“Darkness cannot drive out darkness; only light can do that. Hate cannot drive out hate; only love can do that.” –Martin Luther King, Jr.
Martin Luther King, Jr. and the Civil Rights Movement in America was an inspiration for campaigners in the north of Ireland. They encouraged nonviolent protests, aiming to force the Northern Irish government to change their ways by large demonstrations of up to 15,000 people.
Although these peaceful protests did not last long, as the extreme wings of both sides turned to violence, there are still signs of Martin Luther King, Jr.’s influence in Northern Ireland. In Derry, in particular, King appears in many murals as a symbol of peaceful, nonviolent protest for civil rights.
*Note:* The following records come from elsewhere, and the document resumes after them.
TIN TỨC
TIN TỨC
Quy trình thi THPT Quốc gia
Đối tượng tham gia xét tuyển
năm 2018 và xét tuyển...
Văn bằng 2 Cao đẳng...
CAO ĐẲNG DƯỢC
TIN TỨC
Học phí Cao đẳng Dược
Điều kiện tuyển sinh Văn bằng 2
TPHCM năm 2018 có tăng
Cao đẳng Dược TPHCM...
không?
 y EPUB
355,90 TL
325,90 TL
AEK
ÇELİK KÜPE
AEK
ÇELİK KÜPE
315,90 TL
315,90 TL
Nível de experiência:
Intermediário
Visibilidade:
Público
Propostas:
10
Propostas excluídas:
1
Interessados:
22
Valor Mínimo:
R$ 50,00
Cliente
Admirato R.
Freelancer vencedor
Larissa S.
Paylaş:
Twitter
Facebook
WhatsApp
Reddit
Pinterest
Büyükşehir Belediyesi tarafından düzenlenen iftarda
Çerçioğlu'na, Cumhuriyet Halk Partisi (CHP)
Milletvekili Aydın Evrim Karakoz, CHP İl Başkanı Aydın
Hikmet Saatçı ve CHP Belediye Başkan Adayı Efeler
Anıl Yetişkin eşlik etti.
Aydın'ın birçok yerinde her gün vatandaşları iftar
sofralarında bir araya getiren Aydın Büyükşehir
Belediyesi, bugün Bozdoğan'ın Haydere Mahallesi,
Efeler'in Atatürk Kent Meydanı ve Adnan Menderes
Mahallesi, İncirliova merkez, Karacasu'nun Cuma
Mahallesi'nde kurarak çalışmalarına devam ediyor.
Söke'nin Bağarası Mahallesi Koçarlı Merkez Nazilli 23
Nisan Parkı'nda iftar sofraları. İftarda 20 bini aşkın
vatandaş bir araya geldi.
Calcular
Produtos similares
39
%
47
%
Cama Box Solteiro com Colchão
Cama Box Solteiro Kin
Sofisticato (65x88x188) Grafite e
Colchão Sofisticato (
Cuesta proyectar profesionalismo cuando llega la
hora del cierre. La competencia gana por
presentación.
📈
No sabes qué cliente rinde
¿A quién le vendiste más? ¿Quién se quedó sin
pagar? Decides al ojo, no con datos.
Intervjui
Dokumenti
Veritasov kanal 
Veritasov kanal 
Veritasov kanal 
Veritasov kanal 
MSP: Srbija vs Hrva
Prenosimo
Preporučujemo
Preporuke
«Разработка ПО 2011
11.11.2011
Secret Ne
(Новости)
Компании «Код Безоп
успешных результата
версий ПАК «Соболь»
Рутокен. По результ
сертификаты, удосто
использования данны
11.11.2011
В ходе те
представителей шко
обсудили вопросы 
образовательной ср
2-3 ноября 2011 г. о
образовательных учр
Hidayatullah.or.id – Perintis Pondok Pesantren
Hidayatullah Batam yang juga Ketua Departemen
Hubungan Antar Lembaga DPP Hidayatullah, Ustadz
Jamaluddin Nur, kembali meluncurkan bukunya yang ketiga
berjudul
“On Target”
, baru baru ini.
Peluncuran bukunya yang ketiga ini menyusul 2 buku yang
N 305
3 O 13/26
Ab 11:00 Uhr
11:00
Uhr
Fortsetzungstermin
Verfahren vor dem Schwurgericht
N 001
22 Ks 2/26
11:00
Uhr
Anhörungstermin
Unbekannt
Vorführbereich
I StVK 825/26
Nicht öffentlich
One mural includes the closing part of King’s famous “I Have a Dream” speech, which would have resonated strongly with the people of Northern Ireland:
“I have a dream… we will be able to speed up that day when all of God’s children, black men and white men, Jews and Gentiles, Protestants and Catholics, will be able to join hands and sing in the words of the old Negro spiritual, ‘Free at last! Free at last! Thank God almighty, we are free at last!’”
True to his reputation as a voracious scholar, King was studied the work of many great minds, from Henry David Thoreau to Mahatma Gandhi and, Daniel O’Connell, a figure still revered in Ireland today for his role in Catholic emancipation and a fierce opposition to slavery.
O’Connell is known as the first great Catholic nationalist and he was very close to African American abolitionist and author, Frederick Douglass, whom he met in 1845 when Douglass, a freed slave, spent four months in Ireland on a speaking tour. O’Connell is credited as the creator of the mass nonviolent peaceful march.
At the age of thirty-five, Martin Luther King, Jr., was the youngest man to have received the Nobel Peace Prize. When notified of his selection, he announced that he would turn over the prize money of $54,123 to the furtherance of the civil rights movement.
On the evening of 4 April 1968, while standing on the balcony of his motel room in Memphis, Tennessee, where he was to lead a protest march in sympathy with striking garbage workers of that city, he was assassinated.
King’s main legacy was to secure progress on civil rights in the U.S. Just days after King’s assassination, Congress passed the Civil Rights Act of 1968. Title VIII of the Act, commonly known as the Fair Housing Act, prohibited discrimination in housing and housing-related transactions on the basis of race, religion, or national origin (later expanded to include sex, familial status, and disability). This legislation was seen as a tribute to King’s struggle in his final years to combat residential discrimination in the U.S.